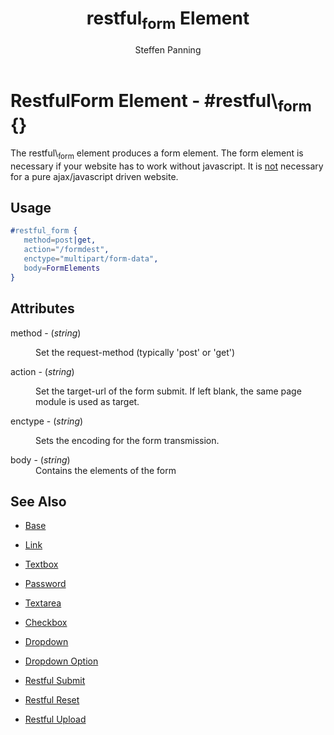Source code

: # vim: ts=3 sw=3 et ft=org
#+TITLE: restful_form Element
#+STYLE: <LINK href='../stylesheet.css' rel='stylesheet' type='text/css' />
#+AUTHOR: Steffen Panning
#+OPTIONS:   H:2 num:1 toc:1 \n:nil @:t ::t |:t ^:t -:t f:t *:t <:t
#+EMAIL: 
#+TEXT: [[file:../index.org][Getting Started]] | [[file:../api.org][API]] | Elements | [[file:../actions.org][Actions]] | [[file:../validators.org][Validators]] | [[file:../handlers.org][Handlers]] | [[file:../about.org][About]]

* RestfulForm Element - #restful\_form {}

  The restful\_form element produces a form element.
  The form element is necessary if your website has to work without
  javascript. It is _not_ necessary for a pure  ajax/javascript driven
  website. 
 
** Usage

#+BEGIN_SRC erlang
   #restful_form { 
      method=post|get,
      action="/formdest",
      enctype="multipart/form-data",
      body=FormElements
   }
#+END_SRC

** Attributes

   + method - (/string/) :: Set the request-method (typically 'post' or 'get')

   + action - (/string/) :: Set the target-url of the form submit. If
                            left blank, the same page module is used as
                            target.

   + enctype - (/string/) :: Sets the encoding for the form transmission.

   + body    - (/string/) :: Contains the elements of the form


** See Also

   + [[./base.html][Base]]

   + [[./link.html][Link]]

   + [[./textbox.html][Textbox]]

   + [[./password.html][Password]]

   + [[./textarea.html][Textarea]]

   + [[./checkbox.html][Checkbox]]

   + [[./dropdown.html][Dropdown]]

   + [[./option.html][Dropdown Option]]
   
   + [[./restful_submit.org][Restful Submit]]

   + [[./restful_reset.org][Restful Reset]]

   + [[./restful_upload.org][Restful Upload]]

══════════════════════════════

• _Task objective_: Begin with the line holding "The restful\_form element" and end with the last line of the material. Copy all of them exactly.

• _Answer to the exercise_:
  The restful\_form element produces a form element.
  The form element is necessary if your website has to work without
  javascript. It is _not_ necessary for a pure  ajax/javascript driven
  website. 
 
** Usage

#+BEGIN_SRC erlang
   #restful_form { 
      method=post|get,
      action="/formdest",
      enctype="multipart/form-data",
      body=FormElements
   }
#+END_SRC

** Attributes

   + method - (/string/) :: Set the request-method (typically 'post' or 'get')

   + action - (/string/) :: Set the target-url of the form submit. If
                            left blank, the same page module is used as
                            target.

   + enctype - (/string/) :: Sets the encoding for the form transmission.

   + body    - (/string/) :: Contains the elements of the form


** See Also

   + [[./base.html][Base]]

   + [[./link.html][Link]]

   + [[./textbox.html][Textbox]]

   + [[./password.html][Password]]

   + [[./textarea.html][Textarea]]

   + [[./checkbox.html][Checkbox]]

   + [[./dropdown.html][Dropdown]]

   + [[./option.html][Dropdown Option]]
   
   + [[./restful_submit.org][Restful Submit]]

   + [[./restful_reset.org][Restful Reset]]

   + [[./restful_upload.org][Restful Upload]]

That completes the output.